Hi everyone,

I'm studying "the impact of credit access on the performance of small and medium enterprises" and I have an unbalanced panel data with T=3 (2011,2013,2015). I realize that there exist 2 issues in my model: the endogeneity of credit access and selection bias. My main concern is selection bias.

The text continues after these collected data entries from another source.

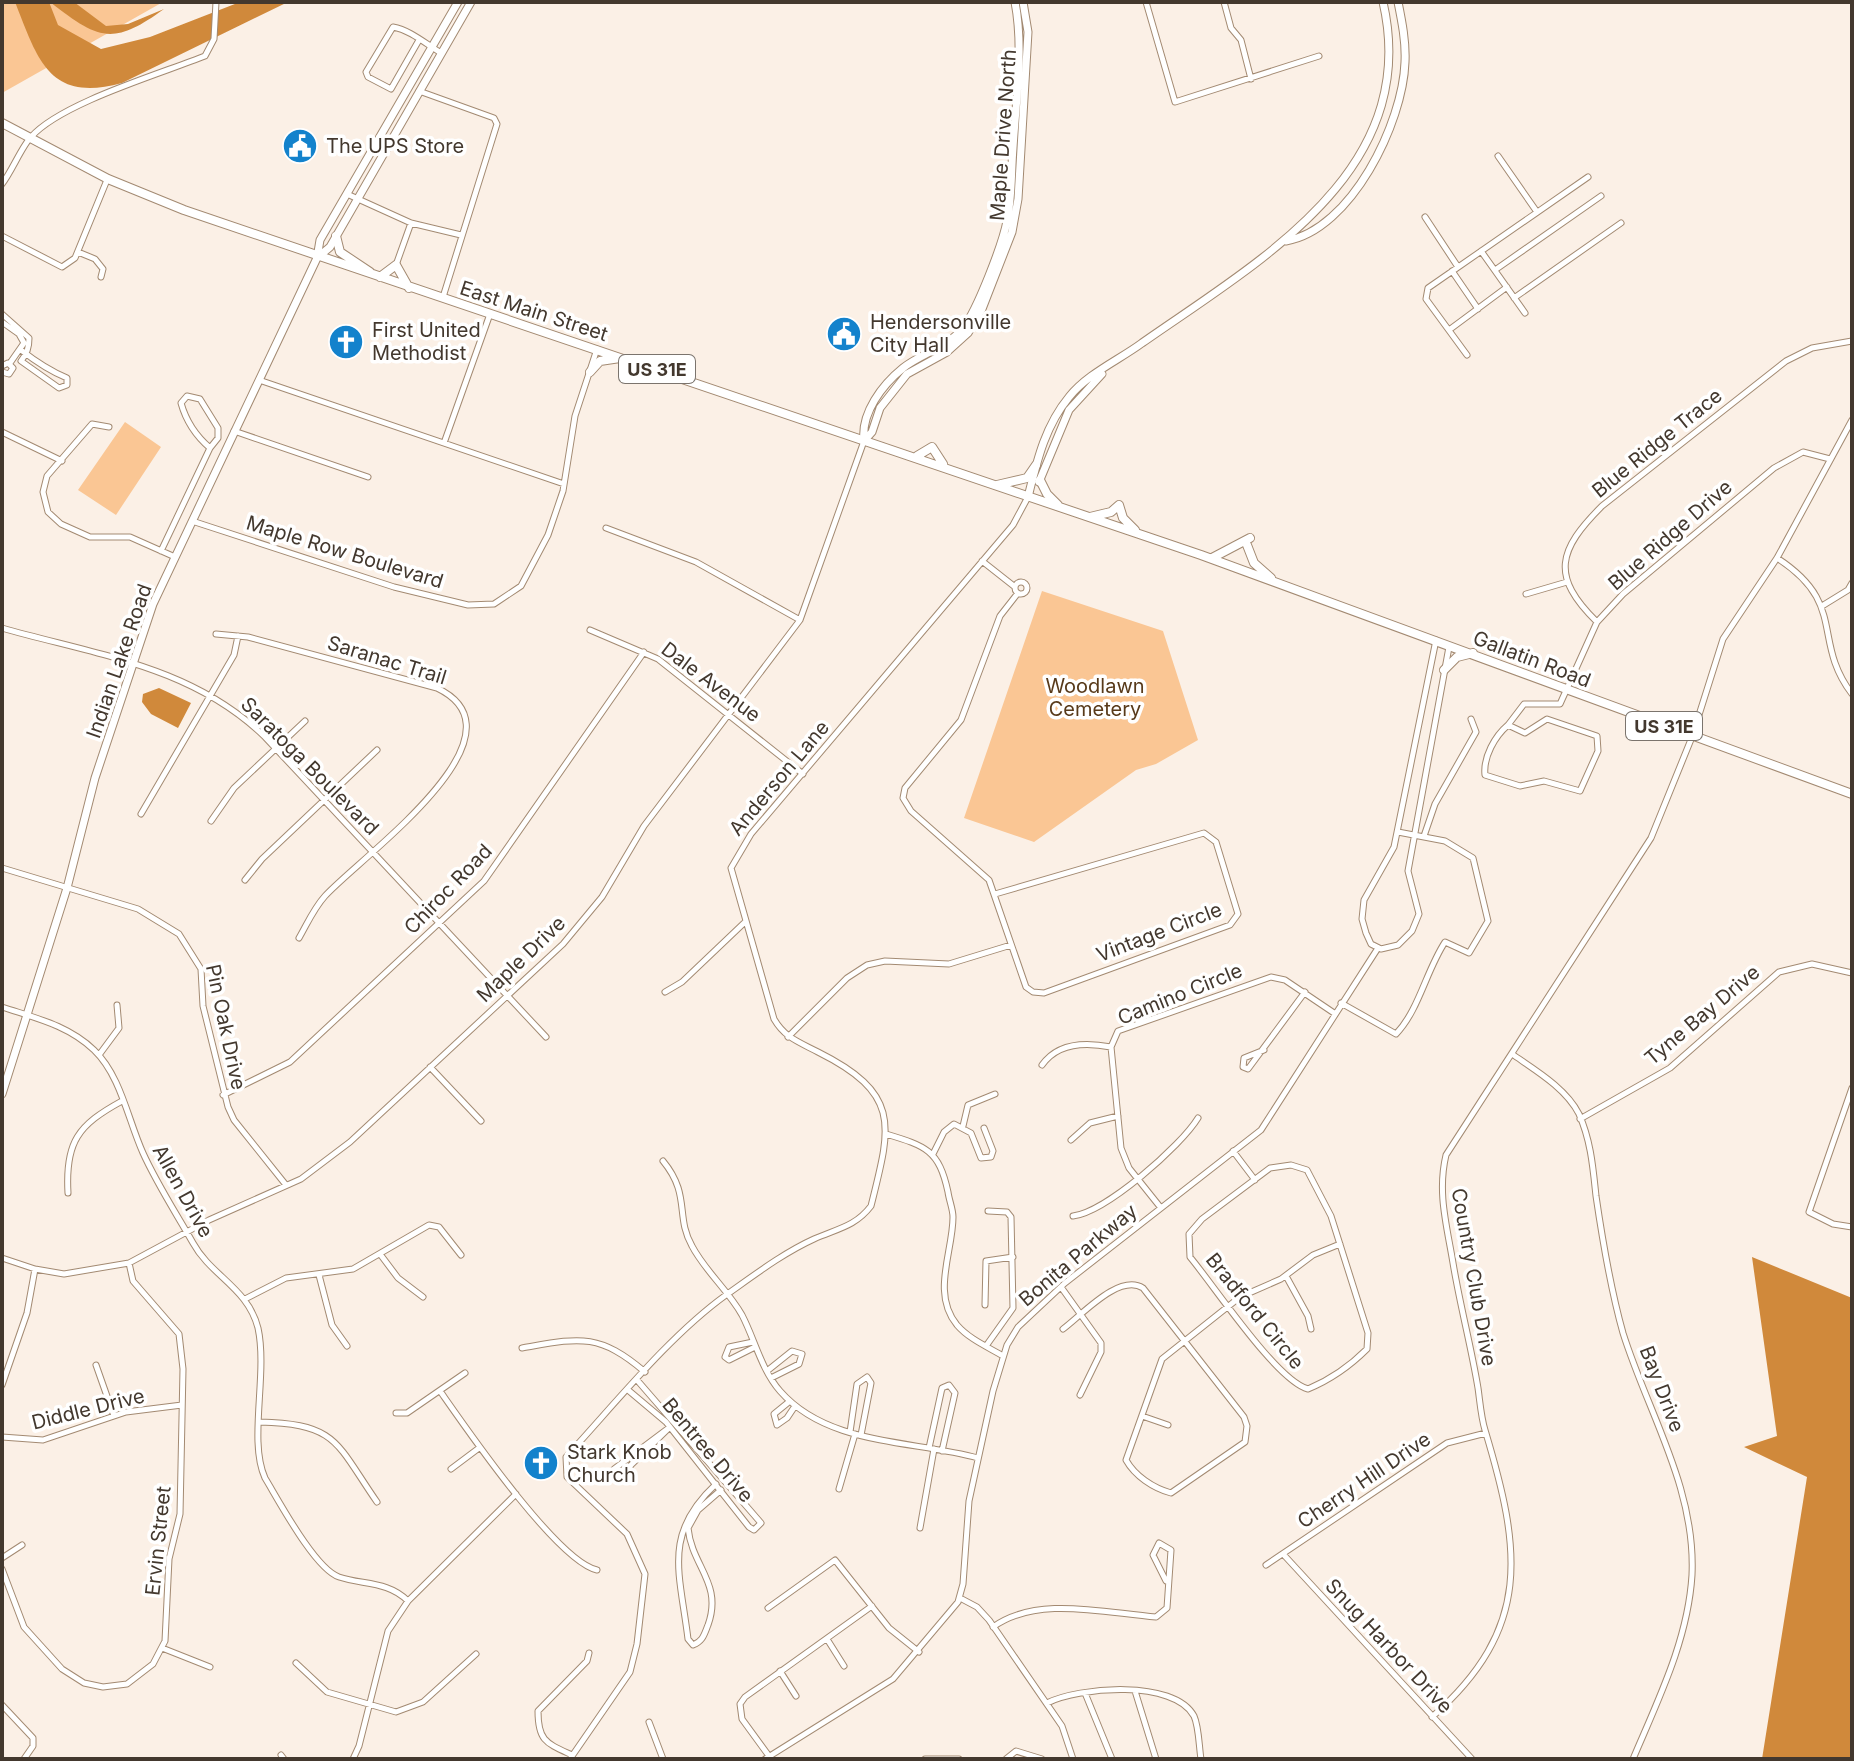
<svg xmlns="http://www.w3.org/2000/svg" width="1854" height="1761" font-family="Inter,sans-serif">
	<style>
		.green { fill: #fac694 }
		.water { fill: #d0893b }
		.lines { fill: none; stroke-linecap: round; stroke-linejoin: round }
		.street-casing { stroke: #a38a72; stroke-width: 7 }
		.secondary-casing { stroke: #a38a72; stroke-width: 9 }
		.primary-casing { stroke: #a38a72; stroke-width: 10 }
		.street { stroke: #fff; stroke-width: 5 }
		.secondary { stroke: #fff; stroke-width: 7 }
		.primary { stroke: #fff; stroke-width: 8 }
		.labels { text-anchor: middle; dominant-baseline: central; stroke-width: 7; stroke-linejoin: round; paint-order: stroke }
		.shield { fill: #fff; stroke: #7b746d; stroke-width: 2 }
		.shield-label { font-size: 18px; font-weight: bold; fill: #43382e }
		.street-label { font-size: 20px; fill: #43382e; stroke: #fff }
		.poi-label { font-size: 20px; fill: #43382e; stroke: #fff; text-anchor: start }
		.park-label { font-size: 20px; fill: #583a1a; stroke: #fff }
	</style>
	<rect width="100%" height="100%" fill="#fbf0e6"/>
	<path class="green" d="M2,2H163L2,93Z
		M125,422L161,447L116,515L78,490Z
		M1042,591L1163,631L1198,740L1156,764L1136,770L1034,842L964,818Z"/>
	<path class="water" d="M15,2H49L58,25L101,49L150,37L240,2H288L122,83C49,103 38,60 15,2Z
		M50,2H74L106,26L128,24L164,9C112,47 98,39 50,2Z
		M159,688L191,703L178,728L151,714L142,702L143,694Z
		M1752,1257L1852,1298V1759H1762L1807,1477L1744,1447L1777,1436Z"/>
	<g class="lines">
		<g class="street-casing">
			<path id="street" d="M1146,2L1175,102L1319,56
				M1224,2L1231,28L1241,40L1251,79
				M419,40L391,89L368,77L366,72L393,27C410,30 426,44 441,53
				M419,91L494,118L497,124L443,297
				M1498,156L1537,212
				M2,184C12,171 22,146 31,137C61,103 160,74 205,56L214,39L216,2
				M347,194L411,223L461,235
				M1425,217L1458,267
				M2,236L62,267L75,258L107,180
				M1481,251L1525,313
				M78,252L95,259L103,269L101,277
				M396,265L411,223
				M1495,270L1601,196
				M1452,271L1478,309
				M1514,298L1621,223
				M2,314L29,338C29,348 27,353 21,361L59,388L67,385V378C50,371 35,361 21,350
				M2,322L19,334L24,343L10,363
				M1449,330L1507,287
				M1467,355L1426,299L1428,288L1588,177
				M2,366L8,363L13,368L9,374L2,372
				M259,380L564,484
				M109,427L92,424L47,476L43,492L48,512L61,524L90,537H130L175,557
				M234,431L368,477
				M2,432L62,461
				M444,443L490,314
				M192,521L394,587L468,605L494,604L521,586L548,535L563,491L575,416L597,349
				M606,528L696,562L800,620
				M161,551L210,448L218,438V428L200,399L187,396L181,403C186,421 196,436 210,448
				M1777,558C1848,604 1811,640 1852,694
				M982,561L1015,587
				M1015 588a6 6 0 1 1 12 0a6 6 0 1 1-12 0Z
				M1526,594L1567,582
				M1822,606L1848,590L1852,583
				M1597,622C1550,576 1558,550 1602,506L1786,361L1812,348L1852,341
				M2,628C96,655 192,666 265,737L546,1037
				M590,630L658,659L803,774
				M216,634L248,637L437,688C535,735 359,858 325,896C314,908 307,924 299,938
				M1436,640L1394,847L1364,900L1362,919L1366,933L1371,944L1381,949L1398,945L1412,931L1419,914L1408,871L1449,647
				M1508,725C1495,736 1483,757 1485,775L1520,786L1544,781L1580,791L1598,751L1597,736L1547,719L1525,733L1508,725L1524,704H1560L1597,622L1623,594L1774,468L1803,452L1830,459
				M141,814L234,655L238,636
				M211,821L234,788L305,721
				M1424,836L1435,804L1476,732L1471,719
				M2,868L138,909L179,934L201,969L203,1006L228,1107L234,1120L286,1185
				M245,880L262,859L377,750
				M995,894L1204,833L1216,842L1238,914L1230,925L1044,993L1033,992L1026,987L989,880L911,811L903,798L905,788L961,720L1000,616L1018,593
				M665,992L682,982L744,923
				M1341,1003L1396,1034C1419,1010 1426,971 1445,942L1469,953L1488,921L1473,858L1445,841L1398,832
				M2,1007C35,1018 68,1025 94,1050C121,1076 128,1120 143,1153C157,1184 176,1213 193,1243C211,1276 248,1288 258,1328C268,1374 248,1441 265,1478C279,1501 315,1569 339,1577C363,1585 388,1581 408,1601
				M788,1037L847,978L867,965L885,961L949,964L1011,945
				M1264,1050L1244,1058L1243,1067L1248,1069L1305,992
				M1512,1054C1535,1070 1566,1088 1579,1114C1591,1141 1593,1168 1596,1196C1602,1237 1612,1294 1623,1333C1648,1413 1696,1488 1692,1575C1688,1640 1658,1700 1633,1759
				M99,1055L119,1028L117,1005
				M1042,1065C1058,1042 1086,1042 1111,1047
				M430,1067L481,1121
				M1852,1088L1809,1212L1833,1224L1852,1227
				M223,1095L290,1062L484,881L644,652
				M1580,1119L1670,1068L1779,972L1812,964L1852,973
				M963,1126L968,1105L995,1094
				M886,1134C926,1146 939,1150 948,1192C949,1200 953,1209 953,1217C953,1252 931,1293 957,1325C969,1339 988,1347 1003,1356
				M1071,1140L1090,1123L1118,1116
				M1233,1151L1255,1180
				M933,1154L944,1132L954,1124L971,1133L981,1158L991,1157L993,1151L984,1128
				M663,1161C691,1195 675,1216 692,1246C705,1271 728,1290 742,1315C755,1340 761,1369 780,1391C828,1446 913,1440 978,1458
				M1291,1165L1307,1170L1331,1216L1368,1333L1367,1349C1349,1367 1332,1379 1308,1389C1277,1381 1215,1287 1190,1257L1189,1234L1202,1219L1270,1168Z
				M68,1193C65,1142 78,1125 122,1101
				M1161,1208L1129,1168L1121,1148L1111,1047L1118,1031L1271,977L1285,980L1334,1013
				M1073,1216C1106,1212 1181,1146 1198,1118
				M380,1254L398,1278L423,1297
				M2,1258L35,1269L64,1274L129,1263L209,1220L301,1179L350,1142L563,944L602,897L644,826L800,620L864,441
				M319,1275L332,1325L347,1346
				M1286,1276L1308,1316L1311,1329
				M1061,1287L1101,1343V1352L1080,1395
				M245,1299L286,1278L353,1269L429,1225L439,1227L461,1255
				M985,1305L986,1261L1013,1257
				M1063,1329C1082,1315 1119,1273 1143,1288L1244,1417L1247,1426L1245,1442L1171,1493C1153,1488 1135,1476 1126,1460L1162,1359L1240,1297L1281,1279L1313,1255L1340,1244
				M753,1342L729,1347L725,1357L729,1360L755,1347
				M986,1346L1013,1308L1011,1217L1007,1212L988,1211
				M522,1348C579,1338 598,1332 645,1372
				M96,1365L114,1416
				M767,1371L792,1351L802,1354L799,1364L771,1378
				M2,1385L27,1313L35,1269
				M628,1390L666,1422L749,1527L754,1530L761,1523L637,1380
				M440,1391C466,1428 557,1561 597,1570
				M790,1401L774,1414L777,1425L787,1418L795,1406
				M396,1413H407L465,1373
				M1142,1416L1168,1425
				M260,1422C338,1424 336,1443 377,1502
				M670,1427L631,1465L626,1475L616,1476L614,1469Z
				M850,1432L857,1384L867,1377L871,1383L861,1435
				M2,1437L43,1440L126,1412L182,1405
				M929,1448L942,1388L949,1385L955,1393L942,1451
				M451,1469L479,1448
				M716,1484C662,1534 680,1573 688,1639L693,1645C703,1641 704,1635 708,1625C723,1583 692,1567 688,1528L698,1510L721,1490
				M839,1489L855,1434
				M920,1528L934,1449
				M1283,1554L1472,1759
				M2,1558L22,1545
				M1266,1565L1447,1443L1486,1433
				M2,1569L24,1627L62,1669L84,1683L103,1687L127,1684L153,1664L165,1641L169,1559L180,1514L183,1369L179,1334L133,1281L129,1263
				M960,1598L977,1607L989,1620L1062,1726L1073,1759
				M768,1608L835,1560L889,1628L919,1652
				M993,1627C1038,1595 1104,1613 1156,1617L1167,1608L1171,1550L1159,1543L1153,1555L1166,1581
				M827,1639L844,1666
				M162,1648L210,1667
				M296,1663L327,1692L396,1712L423,1702L476,1654
				M780,1671L796,1696
				M1135,1691L1156,1759
				M1085,1693L1112,1759
				M1047,1703C1079,1687 1174,1679 1194,1716C1199,1727 1199,1747 1201,1759
				M2,1705L33,1738V1746L24,1759
				M1432,1717C1533,1628 1521,1550 1485,1430C1481,1417 1480,1402 1478,1388C1471,1346 1460,1305 1453,1263C1447,1226 1437,1193 1446,1155L1651,838L1692,737L1723,639L1777,558L1852,420
				M649,1722L663,1759
				M281,1755L284,1759
				M572,1755C546,1743 538,1741 538,1711L587,1661L589,1653
				M769,1756L742,1719L740,1704L745,1697L872,1606
				M353,1759L359,1746L388,1631L408,1601L516,1494
				M570,1759L630,1672L637,1644L645,1574L627,1534L567,1477L566,1457C614,1405 669,1336 726,1295C753,1276 783,1253 814,1239C836,1229 855,1227 871,1206C891,1126 902,1094 818,1052C799,1042 785,1038 774,1019L731,868L751,834L1013,525L1028,497
				M765,1759L893,1679L958,1602L963,1584L969,1501L993,1391L1007,1345L1018,1327L1065,1283L1261,1130L1378,948
				M925,1759H959
				M1006,1759L1016,1751L1042,1759"/>
		</g>
		<g class="secondary-casing">
			<path id="secondary" d="M1286,241C1351,230 1403,123 1405,62C1406,42 1402,22 1398,2
				M317,258L330,247L471,2
				M864,440C861,413 882,385 903,368C922,353 947,348 963,328C977,311 1003,243 1007,221C1012,198 1011,172 1013,148C1016,100 1024,49 1015,2
				M864,441L872,432L880,408L907,374L947,352L968,333L982,309L1012,232L1018,199L1028,32L1023,2
				M1039,482L1069,410L1102,374
				M1028,497C1037,461 1045,426 1069,397C1087,374 1119,360 1142,343C1259,261 1422,171 1383,2
				M2,1094L67,888L95,778L153,604L317,258L320,240L458,2"/>
		</g>
		<g class="primary-casing">
			<path id="primary" d="M2,123L108,179L184,210L1201,555L1852,794
				M336,236L340,252L370,272
				M380,277L396,265L409,288
				M590,372L600,361L620,358
				M917,456L932,447L943,464
				M1040,480L1047,494L1058,505
				M997,485L1027,478L1036,465
				M1090,517L1111,512L1119,505L1123,518L1135,530
				M1247,545L1254,563L1271,578
				M1212,558L1250,538
				M1444,670L1457,657L1473,653"/>
		</g>
		<use href="#street" class="street"/>
		<use href="#secondary" class="secondary"/>
		<use href="#primary" class="primary"/>
	</g>
	<defs>
		<g id="civic-disc" transform="scale(1.8)"><circle r="9.5" fill="#1382cc" stroke="#fff"/><path d="M-.6-6.5H3V-4.5H.6V-3L4-1V1h2V6H-6V1h2V-1L-.6-3ZM-1.2 2.5V6h2.4V2.5Z" fill="#fff"/></g>
		<g id="church-disc" transform="scale(1.8)"><circle r="9.5" fill="#1382cc" stroke="#fff"/><path d="M-1.2-6h2.4v3.5h3.3v2.4h-3.3V6h-2.4V-.1h-3.3v-2.4h3.3Z" fill="#fff"/></g>
	</defs>
	<g fill-rule="evenodd">
		<use href="#civic-disc" x="300" y="146"/>
		<use href="#civic-disc" x="844" y="334"/>
		<use href="#church-disc" x="346" y="342"/>
		<use href="#church-disc" x="541" y="1463"/>
	</g>
	<g class="labels">
		<g class="shield">
			<rect x="619" y="355" width="76" height="28" rx="6"/>
			<rect x="1626" y="712" width="76" height="28" rx="6"/>
		</g>
		<g class="shield-label">
			<text x="657" y="369">US 31E</text>
			<text x="1664" y="726">US 31E</text>
		</g>
		<g class="street-label">
			<text transform="translate(1003 135) rotate(-86)">Maple Drive North</text>
			<text transform="translate(534 311) rotate(18)">East Main Street</text>
			<text transform="translate(1657 443) rotate(-39)">Blue Ridge Trace</text>
			<text transform="translate(1670 535) rotate(-41)">Blue Ridge Drive</text>
			<text transform="translate(345 552) rotate(17)">Maple Row Boulevard</text>
			<text transform="translate(1532 659) rotate(21)">Gallatin Road</text>
			<text transform="translate(387 660) rotate(17)">Saranac Trail</text>
			<text transform="translate(119 661) rotate(-71)">Indian Lake Road</text>
			<text transform="translate(711 682) rotate(37)">Dale Avenue</text>
			<text transform="translate(310 766) rotate(45)">Saratoga Boulevard</text>
			<text transform="translate(779 778) rotate(-50)">Anderson Lane</text>
			<text transform="translate(448 889) rotate(-46)">Chiroc Road</text>
			<text transform="translate(1159 932) rotate(-21)">Vintage Circle</text>
			<text transform="translate(521 959) rotate(-44)">Maple Drive</text>
			<text transform="translate(1180 994) rotate(-22)">Camino Circle</text>
			<text transform="translate(1702 1015) rotate(-40)">Tyne Bay Drive</text>
			<text transform="translate(226 1027) rotate(78)">Pin Oak Drive</text>
			<text transform="translate(183 1191) rotate(61)">Allen Drive</text>
			<text transform="translate(1078 1255) rotate(-40)">Bonita Parkway</text>
			<text transform="translate(1474 1277) rotate(80)">Country Club Drive</text>
			<text transform="translate(1255 1311) rotate(51)">Bradford Circle</text>
			<text transform="translate(1662 1389) rotate(69)">Bay Drive</text>
			<text transform="translate(88 1409) rotate(-14)">Diddle Drive</text>
			<text transform="translate(708 1450) rotate(50)">Bentree Drive</text>
			<text transform="translate(1364 1480) rotate(-34)">Cherry Hill Drive</text>
			<text transform="translate(158 1541) rotate(-84)">Ervin Street</text>
			<text transform="translate(1389 1646) rotate(47)">Snug Harbor Drive</text>
		</g>
		<g class="poi-label">
			<text x="326" y="146">The UPS Store</text>
			<text x="870" y="322">Hendersonville<tspan x="870" dy="23">City Hall</tspan></text>
			<text x="372" y="330">First United<tspan x="372" dy="23">Methodist</tspan></text>
			<text x="567" y="1452">Stark Knob<tspan x="567" dy="23">Church</tspan></text>
		</g>
		<g class="park-label">
			<text x="1095" y="686">Woodlawn<tspan x="1095" dy="23">Cemetery</tspan></text>
		</g>
	</g>
	<rect width="1854" height="1761" fill="none" stroke="#43382e" stroke-width="8"/>
</svg>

Structural equation: Y = a1CreditAccess + a2X + u1 (where X include a set of control variables)
Reduced form equation for endogenous variable: CreditAccess = b1Z + u2

Some papers suggest the correction for the selection bias as follows:
1. Estimate selection equation: si = 1[Za + u3 >= 0]
si =1 if y is observed and 0 otherwise. We assume that Z is always observed.
2. Then caculate the Inverse Mill Ratio (IMR)
3. Estimate:
Y = a1CreditAccess + a2X + a3IMR + e1
by 2SLS, with instruments (z, IMR).

I have some following questions:
1. I read an example of estimating wage offer. Unlike wage example, we can not observe firm characteristics Z after firms leave the market or before firms enter the market. So can we still apply this method?
2. Some documents suggest that I need one instrument for the endogenous variable and at least one exogenous variable for determining selection. Because of (1), which is a suitable variable for determining selection?
3. How to create the dummy variable si to unbalance panel data by Stata? Array




I hope that someone facing a similar problem can give me advice. Thanks in advance!